The expected output is the exact lines from the one containing "users are encouraged" through the end of the data, inclusive, and nothing else.

··· Information supplied

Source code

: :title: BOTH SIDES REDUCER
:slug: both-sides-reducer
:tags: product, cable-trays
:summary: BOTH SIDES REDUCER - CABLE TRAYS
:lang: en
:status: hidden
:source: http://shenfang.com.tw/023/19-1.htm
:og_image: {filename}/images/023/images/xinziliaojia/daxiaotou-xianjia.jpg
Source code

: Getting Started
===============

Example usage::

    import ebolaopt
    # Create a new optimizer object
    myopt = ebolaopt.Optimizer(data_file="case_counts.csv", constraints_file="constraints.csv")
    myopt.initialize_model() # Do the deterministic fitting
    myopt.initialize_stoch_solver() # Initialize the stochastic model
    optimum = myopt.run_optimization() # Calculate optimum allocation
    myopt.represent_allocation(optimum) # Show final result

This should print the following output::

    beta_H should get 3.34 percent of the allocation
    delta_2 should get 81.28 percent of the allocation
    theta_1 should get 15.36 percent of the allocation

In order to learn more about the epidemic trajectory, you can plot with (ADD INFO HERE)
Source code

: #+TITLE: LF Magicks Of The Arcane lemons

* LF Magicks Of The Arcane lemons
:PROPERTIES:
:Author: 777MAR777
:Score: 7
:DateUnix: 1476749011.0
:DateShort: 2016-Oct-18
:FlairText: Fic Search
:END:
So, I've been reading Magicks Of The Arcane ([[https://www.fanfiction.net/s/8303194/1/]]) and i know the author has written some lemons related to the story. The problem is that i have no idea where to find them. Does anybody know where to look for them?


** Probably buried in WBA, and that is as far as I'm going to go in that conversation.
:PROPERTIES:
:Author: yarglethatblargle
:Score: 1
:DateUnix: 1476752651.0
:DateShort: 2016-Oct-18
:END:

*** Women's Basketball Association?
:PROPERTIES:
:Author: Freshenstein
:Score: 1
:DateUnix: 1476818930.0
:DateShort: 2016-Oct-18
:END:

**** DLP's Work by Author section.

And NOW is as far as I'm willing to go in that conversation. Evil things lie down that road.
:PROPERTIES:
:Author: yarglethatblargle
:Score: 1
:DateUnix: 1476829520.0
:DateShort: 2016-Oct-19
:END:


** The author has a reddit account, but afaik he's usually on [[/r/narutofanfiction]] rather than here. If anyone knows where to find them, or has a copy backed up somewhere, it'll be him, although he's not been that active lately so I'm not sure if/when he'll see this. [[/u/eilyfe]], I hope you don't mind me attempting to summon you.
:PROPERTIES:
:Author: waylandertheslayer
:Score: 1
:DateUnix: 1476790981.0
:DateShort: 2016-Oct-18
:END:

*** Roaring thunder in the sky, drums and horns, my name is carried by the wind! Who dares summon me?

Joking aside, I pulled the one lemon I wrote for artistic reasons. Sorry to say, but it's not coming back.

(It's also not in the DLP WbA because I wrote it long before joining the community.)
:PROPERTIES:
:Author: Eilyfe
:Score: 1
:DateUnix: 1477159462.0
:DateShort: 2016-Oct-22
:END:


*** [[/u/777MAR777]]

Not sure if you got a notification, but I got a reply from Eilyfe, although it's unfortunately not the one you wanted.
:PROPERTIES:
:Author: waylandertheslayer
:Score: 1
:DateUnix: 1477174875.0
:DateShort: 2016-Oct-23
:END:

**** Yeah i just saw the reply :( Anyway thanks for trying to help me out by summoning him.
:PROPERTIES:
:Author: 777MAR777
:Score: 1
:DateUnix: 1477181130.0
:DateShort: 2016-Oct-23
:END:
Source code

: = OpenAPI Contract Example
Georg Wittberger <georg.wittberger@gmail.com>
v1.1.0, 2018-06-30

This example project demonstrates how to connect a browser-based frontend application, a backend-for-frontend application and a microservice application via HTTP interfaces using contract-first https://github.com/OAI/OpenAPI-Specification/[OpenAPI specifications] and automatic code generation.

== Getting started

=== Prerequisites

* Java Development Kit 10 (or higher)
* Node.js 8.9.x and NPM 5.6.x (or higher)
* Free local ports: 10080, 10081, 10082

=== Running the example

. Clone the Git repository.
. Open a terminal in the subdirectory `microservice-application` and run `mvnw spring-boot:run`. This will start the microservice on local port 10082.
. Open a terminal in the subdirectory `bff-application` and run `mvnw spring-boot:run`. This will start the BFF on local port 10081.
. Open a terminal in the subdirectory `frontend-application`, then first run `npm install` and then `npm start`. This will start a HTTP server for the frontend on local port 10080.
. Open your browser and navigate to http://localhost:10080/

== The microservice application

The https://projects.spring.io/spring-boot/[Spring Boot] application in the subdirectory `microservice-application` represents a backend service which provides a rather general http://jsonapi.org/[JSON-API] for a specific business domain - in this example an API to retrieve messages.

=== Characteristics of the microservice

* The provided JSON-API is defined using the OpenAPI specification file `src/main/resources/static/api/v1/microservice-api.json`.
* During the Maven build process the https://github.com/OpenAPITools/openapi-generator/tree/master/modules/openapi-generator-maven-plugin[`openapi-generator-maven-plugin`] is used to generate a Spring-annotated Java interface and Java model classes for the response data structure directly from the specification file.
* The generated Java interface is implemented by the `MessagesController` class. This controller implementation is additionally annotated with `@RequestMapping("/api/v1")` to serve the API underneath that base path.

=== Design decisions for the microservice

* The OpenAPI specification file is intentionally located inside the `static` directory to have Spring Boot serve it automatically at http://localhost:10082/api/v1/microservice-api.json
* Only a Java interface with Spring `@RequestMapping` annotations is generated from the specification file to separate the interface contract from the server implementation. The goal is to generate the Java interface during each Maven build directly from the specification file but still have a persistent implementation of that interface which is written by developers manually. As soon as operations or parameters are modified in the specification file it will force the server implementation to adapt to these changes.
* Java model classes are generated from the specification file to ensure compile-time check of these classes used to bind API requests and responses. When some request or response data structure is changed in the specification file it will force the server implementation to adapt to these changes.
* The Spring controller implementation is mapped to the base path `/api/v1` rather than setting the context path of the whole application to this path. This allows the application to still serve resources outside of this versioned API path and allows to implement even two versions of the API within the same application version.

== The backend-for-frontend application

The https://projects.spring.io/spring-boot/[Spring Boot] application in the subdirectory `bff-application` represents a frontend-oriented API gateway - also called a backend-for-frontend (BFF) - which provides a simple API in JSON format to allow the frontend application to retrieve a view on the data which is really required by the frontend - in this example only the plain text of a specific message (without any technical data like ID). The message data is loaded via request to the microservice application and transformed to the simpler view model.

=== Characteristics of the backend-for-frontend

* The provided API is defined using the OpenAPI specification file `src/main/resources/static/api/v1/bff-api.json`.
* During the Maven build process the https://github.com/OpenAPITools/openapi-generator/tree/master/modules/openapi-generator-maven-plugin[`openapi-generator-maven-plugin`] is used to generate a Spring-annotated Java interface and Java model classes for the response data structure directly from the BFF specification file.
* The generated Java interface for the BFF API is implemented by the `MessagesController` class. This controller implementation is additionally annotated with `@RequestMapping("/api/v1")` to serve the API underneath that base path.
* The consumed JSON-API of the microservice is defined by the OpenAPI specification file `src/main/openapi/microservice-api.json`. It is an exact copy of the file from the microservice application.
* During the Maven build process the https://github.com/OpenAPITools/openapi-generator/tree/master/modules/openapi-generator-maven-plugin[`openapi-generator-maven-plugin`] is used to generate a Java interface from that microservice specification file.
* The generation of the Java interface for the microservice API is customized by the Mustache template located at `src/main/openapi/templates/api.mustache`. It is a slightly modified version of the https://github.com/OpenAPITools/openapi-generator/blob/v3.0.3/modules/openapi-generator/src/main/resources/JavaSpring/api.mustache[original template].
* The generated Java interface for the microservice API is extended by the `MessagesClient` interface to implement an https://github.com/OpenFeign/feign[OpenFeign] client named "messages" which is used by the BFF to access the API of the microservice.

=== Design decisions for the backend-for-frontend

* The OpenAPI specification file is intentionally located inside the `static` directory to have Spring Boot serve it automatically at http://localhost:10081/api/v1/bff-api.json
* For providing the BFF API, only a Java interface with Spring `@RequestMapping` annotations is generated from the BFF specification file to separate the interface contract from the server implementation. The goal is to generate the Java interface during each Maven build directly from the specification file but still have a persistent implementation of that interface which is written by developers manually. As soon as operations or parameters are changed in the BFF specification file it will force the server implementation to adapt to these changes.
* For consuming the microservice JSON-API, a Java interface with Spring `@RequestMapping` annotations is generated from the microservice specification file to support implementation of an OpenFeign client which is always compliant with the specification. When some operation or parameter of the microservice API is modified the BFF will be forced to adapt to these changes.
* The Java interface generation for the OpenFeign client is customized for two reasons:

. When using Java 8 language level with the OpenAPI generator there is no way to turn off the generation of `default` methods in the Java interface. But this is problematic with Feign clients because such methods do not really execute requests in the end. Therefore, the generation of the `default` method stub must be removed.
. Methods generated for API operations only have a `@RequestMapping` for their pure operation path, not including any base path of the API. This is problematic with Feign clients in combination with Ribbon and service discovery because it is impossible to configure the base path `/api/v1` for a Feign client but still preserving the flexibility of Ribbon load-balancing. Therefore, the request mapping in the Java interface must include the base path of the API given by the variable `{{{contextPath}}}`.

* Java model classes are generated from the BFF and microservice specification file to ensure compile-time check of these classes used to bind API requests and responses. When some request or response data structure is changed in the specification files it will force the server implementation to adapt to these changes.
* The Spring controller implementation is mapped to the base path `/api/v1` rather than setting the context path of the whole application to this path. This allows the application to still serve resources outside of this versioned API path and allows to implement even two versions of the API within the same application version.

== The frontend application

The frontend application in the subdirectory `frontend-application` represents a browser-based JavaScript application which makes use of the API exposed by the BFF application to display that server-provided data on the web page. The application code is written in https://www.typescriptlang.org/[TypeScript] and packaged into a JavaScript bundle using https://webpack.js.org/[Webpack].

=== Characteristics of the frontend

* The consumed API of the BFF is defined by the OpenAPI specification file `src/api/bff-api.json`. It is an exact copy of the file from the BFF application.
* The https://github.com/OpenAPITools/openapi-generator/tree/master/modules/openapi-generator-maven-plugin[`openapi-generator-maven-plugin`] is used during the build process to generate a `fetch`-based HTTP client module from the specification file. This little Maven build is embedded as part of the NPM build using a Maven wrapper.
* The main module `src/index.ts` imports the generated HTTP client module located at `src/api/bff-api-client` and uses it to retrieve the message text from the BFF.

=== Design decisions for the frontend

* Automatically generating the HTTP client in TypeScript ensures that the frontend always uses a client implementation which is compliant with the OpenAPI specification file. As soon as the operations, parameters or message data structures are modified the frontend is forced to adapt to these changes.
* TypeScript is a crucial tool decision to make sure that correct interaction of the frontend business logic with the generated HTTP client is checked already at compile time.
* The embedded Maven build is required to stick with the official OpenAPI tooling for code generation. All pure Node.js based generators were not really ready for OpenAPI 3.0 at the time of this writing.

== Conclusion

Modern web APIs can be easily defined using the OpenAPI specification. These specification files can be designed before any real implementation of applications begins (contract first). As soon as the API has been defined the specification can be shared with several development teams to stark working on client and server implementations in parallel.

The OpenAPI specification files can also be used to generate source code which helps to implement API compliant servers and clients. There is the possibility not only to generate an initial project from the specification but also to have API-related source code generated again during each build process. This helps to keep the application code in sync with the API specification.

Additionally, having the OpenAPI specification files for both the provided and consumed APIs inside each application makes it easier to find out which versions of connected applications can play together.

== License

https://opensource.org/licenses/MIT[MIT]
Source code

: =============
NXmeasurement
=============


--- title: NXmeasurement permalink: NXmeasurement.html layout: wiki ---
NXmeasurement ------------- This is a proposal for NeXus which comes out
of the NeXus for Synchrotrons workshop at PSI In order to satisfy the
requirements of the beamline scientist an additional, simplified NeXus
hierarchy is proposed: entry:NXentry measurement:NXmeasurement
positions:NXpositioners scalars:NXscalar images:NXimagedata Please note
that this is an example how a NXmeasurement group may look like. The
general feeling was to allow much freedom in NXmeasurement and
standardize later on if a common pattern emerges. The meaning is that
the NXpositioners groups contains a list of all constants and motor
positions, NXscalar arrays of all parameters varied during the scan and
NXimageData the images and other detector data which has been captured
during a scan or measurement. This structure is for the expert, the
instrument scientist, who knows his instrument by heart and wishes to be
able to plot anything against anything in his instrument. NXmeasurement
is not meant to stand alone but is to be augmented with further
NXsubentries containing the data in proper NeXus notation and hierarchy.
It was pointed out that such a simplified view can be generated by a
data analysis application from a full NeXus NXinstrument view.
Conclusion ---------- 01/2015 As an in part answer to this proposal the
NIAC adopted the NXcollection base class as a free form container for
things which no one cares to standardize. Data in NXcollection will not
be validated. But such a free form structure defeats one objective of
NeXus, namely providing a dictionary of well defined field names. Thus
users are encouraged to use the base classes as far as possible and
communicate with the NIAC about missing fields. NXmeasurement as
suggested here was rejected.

······

• **Response**
users are encouraged to use the base classes as far as possible and
communicate with the NIAC about missing fields. NXmeasurement as
suggested here was rejected.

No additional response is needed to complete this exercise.